Two, we could put more capacity into our own brains to stay ahead of the computer. For example, we could plant microscopic computer chips in our brains to give our brains greater and greater computing power.
I don’t like that option either. At a certain point, our brains would burn up. Our cranial cavity evolved to be a certain size so it could think without burning up too much energy. Overload it and we will melt. No thanks.
Three, we could start growing a different kind of head and body that could look and function more like a computer.
Please, I don’t want to look like a computer.
Peace Treaty With The Computer
Well, what’s left?
We could have a kind of treaty with computers. When computers become more intellectually powerful than we are, we could have an agreement with them that they would not take us over.
I like that idea, but I don’t know if it will work. Remember Stanley Kubrick’s epic movie, 2001 Space Odyssey? Hal, the computer, was given a secret mission to go to Jupiter, but not tell the crew. To overcome the dilemma, Hal decided to kill the crew. The crew finds out, and the battle for survival is on. Computer versus human.
When you are stronger, there is too much temptation to break promises.
I’m almost tempted to say, “I’ll just have faith and let God figure this one out.” But, then I say, “When are we going to grow up, and figure things out for ourselves?”
See What I Mean?
Our brains need far more self understanding to figure how best to relate to the ever growing intellectual power of computers.
Here’s another idea.

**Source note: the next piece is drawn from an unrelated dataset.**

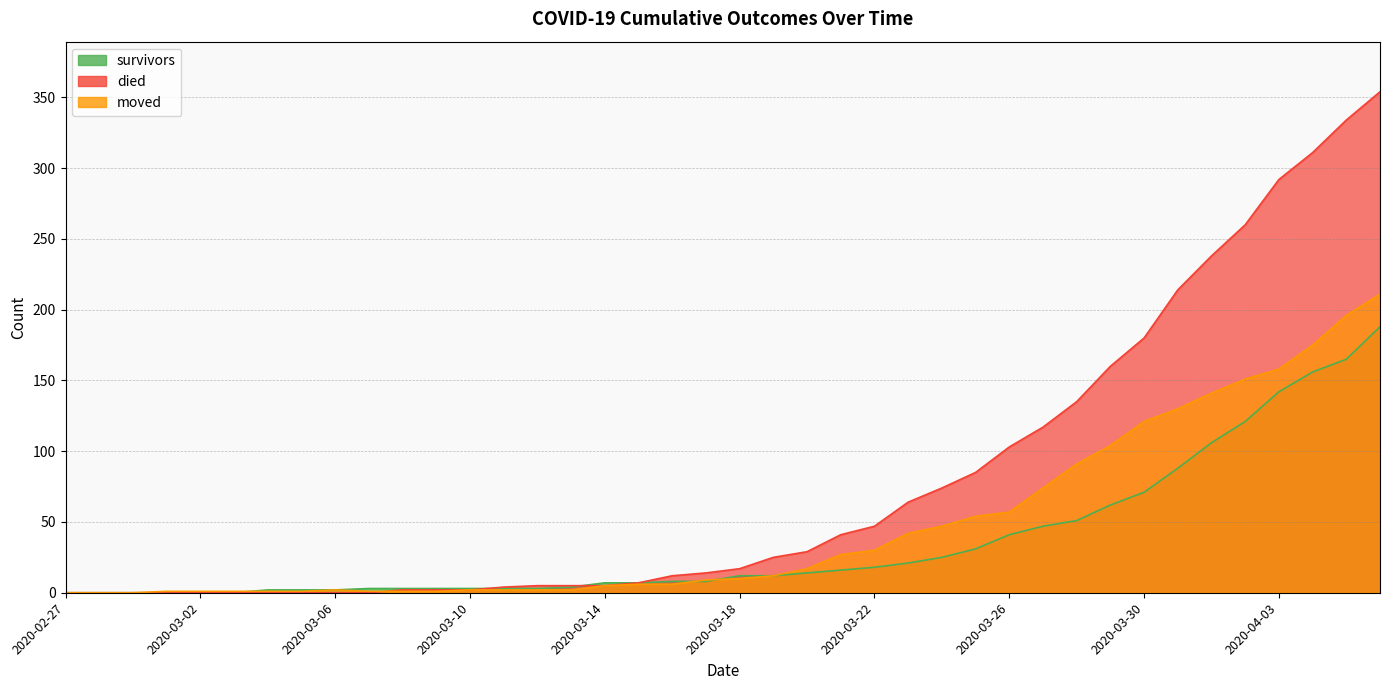

How many lines are shown in the chart?

3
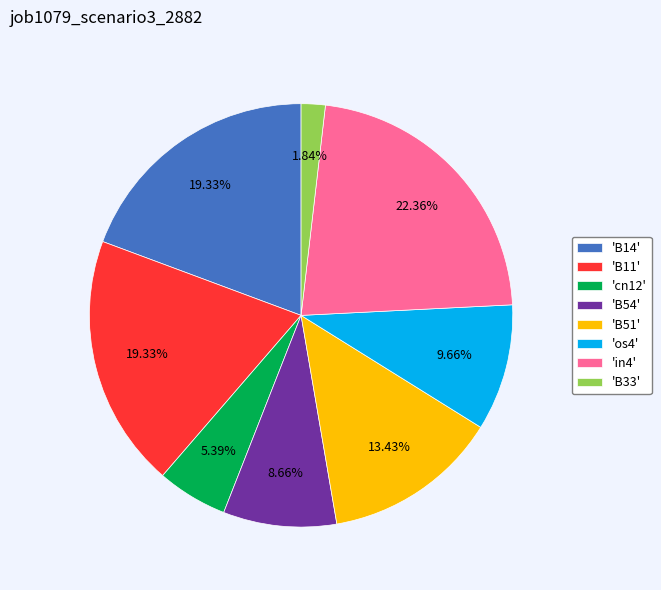

How many slices are in this pie chart?

8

Why don’t we think of trying to understand the combined power of all of our brains put together, and coordinate them to solve really big problems?
One of the newest theories in the study of evolution is the importance “cooperation” played and plays in the quest for human survival. We not only compete to survive, we cooperate to survive.
I don’t find many places in the world where people don’t want to get along with Americans. For example, our integrated economies cause us to cooperate at the highest levels of banking and finance worldwide.
Remember the Greek election a couple of weeks ago. Essentially, the Greeks understand that their best chance of recovery is to continue to cooperate with Europe, even if it means further sacrifice on their part. They voted to continue using the Euro currency even in the face of prolonged struggle. Their best chance for recovery now resides in cooperating, not pulling out and going it on their own.
I believe our best path for progress in the future is to ensure a high degree of goodwill and cooperation among the people of the entire world. In the process, we should continue to develop technology that involves highly sophisticated computer software that bends in the direction of cooperation, not competition.
Then, when computers evolve to an intellectually superior place to the human brain, they will have been developed to cooperate with us, not to compete with us.
The Universe Awaits
If that occurs, there probably won’t be anything we can’t accomplish in the vast universe that awaits us. For that to take place, it will take a great deal of self reflection and self understanding, which at the end of the day will include an insight that our progress today depends far more profoundly on cooperation than competition.